(Page text)

* START *

However, some of our customers shared with me that they saw a softening in their business in the second half of June and early July. On review, we saw a similar pattern of approximately four to five weeks from mid June to mid July where the normal order growth rates were all over 10 points versus our quarter's 23% average. Normally I would not have paid much attention to this, except this is the exact time period were we saw the challenges in Europe and the corresponding challenges in global stock markets. Then, just as the quarter had started in May, the end of July was very strong, well above average for the quarter in terms of year-over-year growth rates from an order prospective.
Operating in an uncertain environment can obviously be difficult, but if you watch our track record over the last two decades. I believe this is one of the Cisco's core strength and we have always used these periods of uncertainty to move into new markets and to expand our share of existing markets. We are at the best position we have ever been in terms of timing, new organization structures, new business models and 30-plus market adjacencies, all enabled by the expanding role of network as the platform with all forms of communications and IT, which is at the heart of our core competency here at Cisco.
So, while we are very much aware of the challenges, and hopefully, we've done a reasonable job of sharing those challenges that we're seeing with you today, I don't think there are any big surprises here. Our opportunities and successes in so many of these new markets are almost unprecedented in our industry. We feel very good about our ability to rapidly move into these markets and lead in many of them.
Will we make some mistakes along the way? Of course, we will. Otherwise we are not taking enough good business risk. In simple terms, we believe that this is an opportunity of a lifetime for us, and candidly, we're going to go for it. We are planning on adding over 3,000 people in the next several quarters. Again, this is a very direct message about our comfort level and our strategy and our ability to move into new market adjacencies.

* END *

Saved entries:
* START *

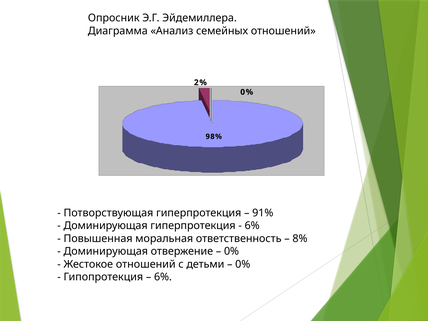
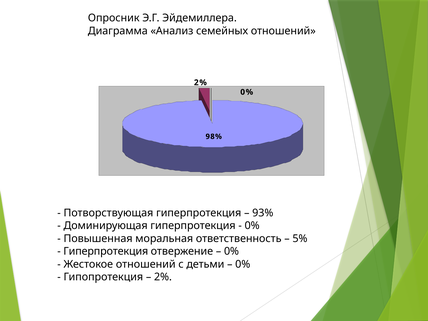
91%: 91% -> 93%
6% at (252, 226): 6% -> 0%
8%: 8% -> 5%
Доминирующая at (106, 251): Доминирующая -> Гиперпротекция
6% at (163, 277): 6% -> 2%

* END *

(Request) Print everything in the Cisco call transcript from "Operating in an" down to "here at Cisco.", character for character.

(Reply to the exercise)
Operating in an uncertain environment can obviously be difficult, but if you watch our track record over the last two decades. I believe this is one of the Cisco's core strength and we have always used these periods of uncertainty to move into new markets and to expand our share of existing markets. We are at the best position we have ever been in terms of timing, new organization structures, new business models and 30-plus market adjacencies, all enabled by the expanding role of network as the platform with all forms of communications and IT, which is at the heart of our core competency here at Cisco.